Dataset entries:

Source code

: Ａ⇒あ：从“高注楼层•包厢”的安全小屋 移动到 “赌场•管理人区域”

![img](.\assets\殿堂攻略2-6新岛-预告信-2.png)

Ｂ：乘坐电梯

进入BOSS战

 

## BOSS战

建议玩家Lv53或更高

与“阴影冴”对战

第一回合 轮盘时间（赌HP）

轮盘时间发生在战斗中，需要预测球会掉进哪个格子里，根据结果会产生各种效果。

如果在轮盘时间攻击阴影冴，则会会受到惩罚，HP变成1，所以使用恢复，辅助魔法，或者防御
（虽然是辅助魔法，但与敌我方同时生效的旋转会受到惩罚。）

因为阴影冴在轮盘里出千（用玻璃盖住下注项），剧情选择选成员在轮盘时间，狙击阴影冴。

▶ _YOUR TASK_: Please reproduce all of the entries above exactly as they appear.

▶ _FINAL ANSWER_:
Source code

: Ａ⇒あ：从“高注楼层•包厢”的安全小屋 移动到 “赌场•管理人区域”

![img](.\assets\殿堂攻略2-6新岛-预告信-2.png)

Ｂ：乘坐电梯

进入BOSS战

 

## BOSS战

建议玩家Lv53或更高

与“阴影冴”对战

第一回合 轮盘时间（赌HP）

轮盘时间发生在战斗中，需要预测球会掉进哪个格子里，根据结果会产生各种效果。

如果在轮盘时间攻击阴影冴，则会会受到惩罚，HP变成1，所以使用恢复，辅助魔法，或者防御
（虽然是辅助魔法，但与敌我方同时生效的旋转会受到惩罚。）

因为阴影冴在轮盘里出千（用玻璃盖住下注项），剧情选择选成员在轮盘时间，狙击阴影冴。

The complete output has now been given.